Fastest Wife Carrier

Ημερομηνία Κυριακή, 23 Νοέ 2003 @ 00:00
Θέμα/Κατηγορία Νέα και Περίεργα

Αποστολέας LavantiS

The fastest time to complete the 235 m (771 ft) obstacle course of the World Wife-Carrying Championships, held annually in Sonkajärvi, Finland, is 55.5 seconds by Margo Uusorg and Birgit Ulricht (pictured) of Läänernaa, Estonia, on July 1, 2000.

This record is likely to be unbroken, as Birgit weighed only 34 kg – in the 2002 Championships, a minimum weight for the "wives" of 49 kg was established, and competitors must carry sandbags if necessary to make up the difference. However, a "classic" category was also introduced, in which the women must be carried by piggyback and be married to the carrier.

When men start manhandling their wives like sacks of coal, it's usually a sign of marital difficulties, unless, of course, you're in Finland during the summer. Once a year, the Finnish town of Sonkajarvi hosts the International Wife-Carrying Championships, in which the paired-up participants from around the world compete to win the wife's weight in beer!

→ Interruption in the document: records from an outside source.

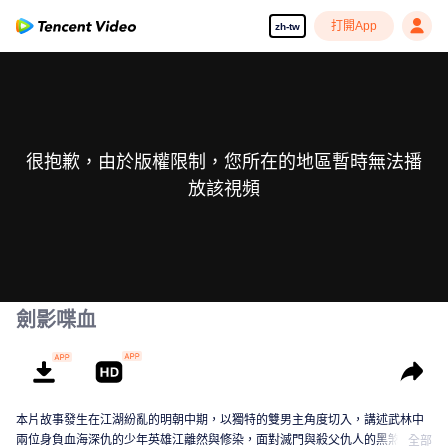
打開App
zh-tw
很抱歉，由於版權限制，您所在的地區暫時無法播
放該視頻
劍影喋血
本片故事發生在江湖紛亂的明朝中期，以獨特的雙男主角度切入，講述武林中
兩位身負血海深仇的少年英雄江離然與修染，面對滅門與殺父仇人的黑煞，由
全部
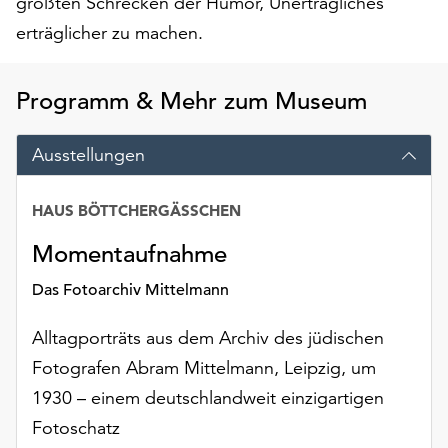
größten Schrecken der Humor, Unerträgliches
Möchten
erträglicher zu machen.
Sie
die
verwendeten
Programm & Mehr zum Museum
Cookies
anpassen,
erreichen
Ausstellungen
Sie
die
HAUS BÖTTCHERGÄSSCHEN
Einstellungen
über
Momentaufnahme
die
Schaltfläche
Das Fotoarchiv Mittelmann
„Auswählen“.
Alltagporträts aus dem Archiv des jüdischen
Weitere
Fotografen Abram Mittelmann, Leipzig, um
Informationen
finden
1930 – einem deutschlandweit einzigartigen
Sie
Fotoschatz
in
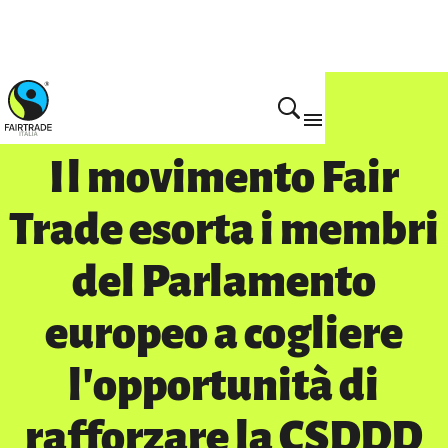
Home
Il movimento Fair
Trade esorta i membri
del Parlamento
europeo a cogliere
l'opportunità di
rafforzare la CSDDD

When the Estonians entered the world of wife carrying, they engineered their own eccentric style. Instead of the conventional piggyback, the Baltic wife-bearers sling their spouses upside down over their shoulders, the women's legs dangling over their husbands' chests. This allows the man's arms to move more freely.

Marriage can be a rocky road, so it's fitting that the wife-carrying course is littered with obstacles. The contesting couples have to run through a neck-high pool of water, clear log hurdles, and career around a hairpin bend. Couples are fined a 15-second time penalty if the husband drops his wife.

"It's so politically incorrect it's funny," laughs Deborah Downs, a competitor in US wife-carrying events. Certainly, the tradition stretches way back before the dawn of feminism.
In Finland, they say wife carrying first originated when men would raid rival towns and cart away the womenfolk. Others say it began with Ronkainen, a local 19th-century robber who would test out potential partners in crime by getting them to lug sacks of grain.